Nursing Outcomes Classification (NOC) can serve as a framework for assessing improvement or deterioration in a patient’s state of wellbeing. The NOC list for impaired religiosity includes, but is not limited to, spiritual wellness, orientation to spiritual beliefs, personal resilience, emotional coping, emotional comfort, and psychological well-being.

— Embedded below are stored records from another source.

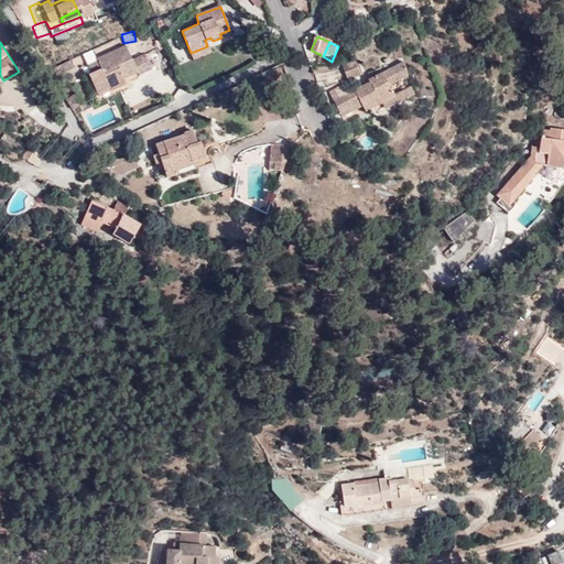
[(207,46),(191,53),(192,58),(209,51),(207,46)]
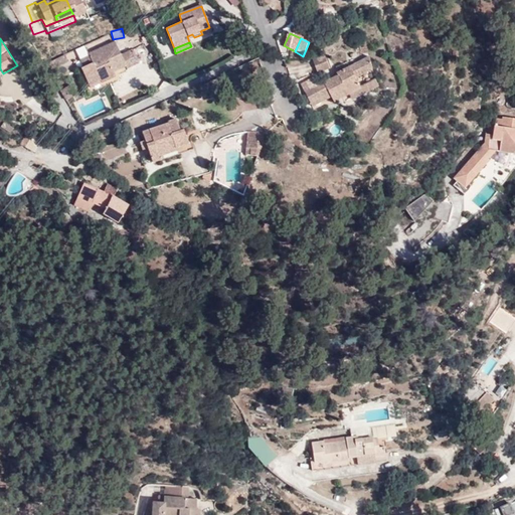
[(71,56),(71,58),(73,64),(64,67),(62,68),(70,86),(80,81),(82,86),(96,80),(94,74),(108,68),(109,72),(123,66),(118,54),(104,60),(98,45),(71,56)]
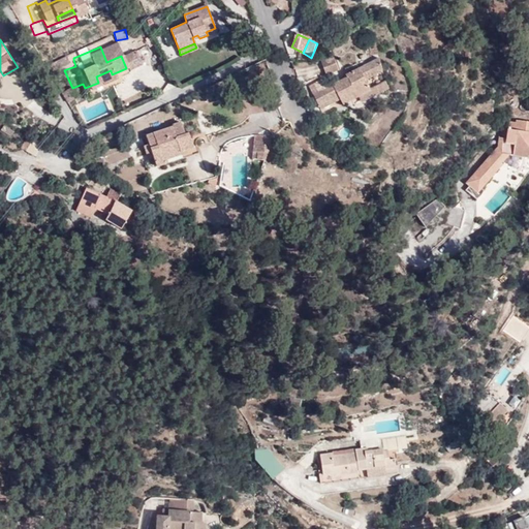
[(325,59),(313,62),(317,76),(329,74),(325,59)]
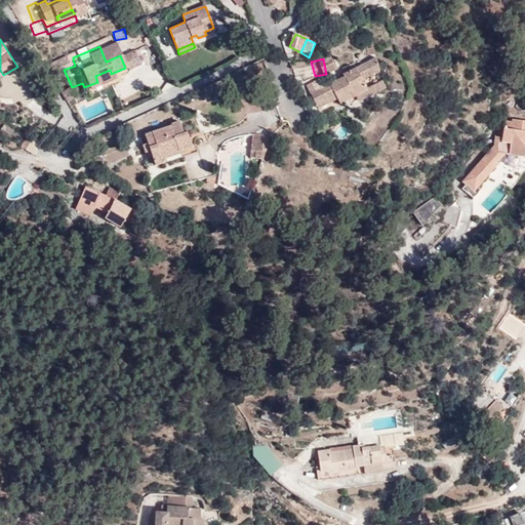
[(75,66),(73,59),(64,63),(66,69),(75,66)]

Evaluation Objectives and Criteria

When evaluating the effectiveness of a nursing diagnosis impaired religiosity care plan, nurses should keep in mind the NOC outcomes and look for measurable improvement in each area. Additionally, nurses should look for a decrease in the defining characteristics outlined earlier, such as reduced prayer, religious activities and spiritual practices.

NIC Interventions

Interventions provided by nurses to address nursing diagnosis impaired religiosity should be tailored to the patient’s individual situation. However, some common interventions in this field include psychosocial analysis, assistance in accessing spiritual resources, support for spiritual exercises and practices, communication training, psychological counseling, and pastoral care.

Nursing Activities

When providing care for clients suffering from impaired religiosity, nurses must focus on providing safety, support and understanding. This includes listening without judgment, allowing these individuals the freedom to express their feelings and experiences, and assisting them in exploring spiritual issues. Additionally, nurses should provide education on the importance of spirituality, encouraging patients to engage in activities that will foster spiritual growth, and teaching them strategies for coping with life’s stressors.

Conclusion

Nursing diagnosis impaired religiosity is a complex condition that requires a tailored approach to care. Following the appropriate NANDA nursing diagnosis definition, nurses can assess patients’ needs appropriately and use evidence-based interventions to promote spiritual development, while also supporting their physical, emotional and mental health.

5 FAQs

  • What is nursing diagnosis impaired religiosity?
    Nursing diagnosis impaired religiosity is a pattern of decreased belief or participation in spiritual practices, personal or organizational rituals, or meanings derived from faith systems.
  • What are the defining characteristics of nursing diagnosis impaired religiosity?
    Subjective characteristics associated with this diagnosis include feeling disconnected from faith, decreased participation in ritualistic activities, and feeling that spiritual practices/beliefs are no longer applicable. Objective indicators may include verbal statements expressing feelings of disconnection, rejection of traditional practices, and lack of interest in spiritual guidance.
  • What factors can contribute to nursing diagnosis impaired religiosity?
    Health issues, depression, stress, trauma and substance abuse can all contribute to lowered religiosity. Life changes, such as death, divorce or relocation, can also lead to an altered sense of spiritual wellbeing.
  • What populations are at risk for impaired religiosity?
    People with chronic illnesses, elderly adults and those living in poverty are all at an increased risk for impaired religiosity. Additionally, people who are socially isolated or with no spiritual supports are particularly vulnerable to changes in spiritual health.
  • What strategies should nurses employ to care for individuals with impaired religiosity?
    When working with clients who have impaired religiosity, it is important for nurses to provide them with a safe environment to express themselves. Nurses should also incorporate both traditional and evidence-based interventions to promote healthy spiritual development, as well as provide education on the importance of spirituality and strategies for coping.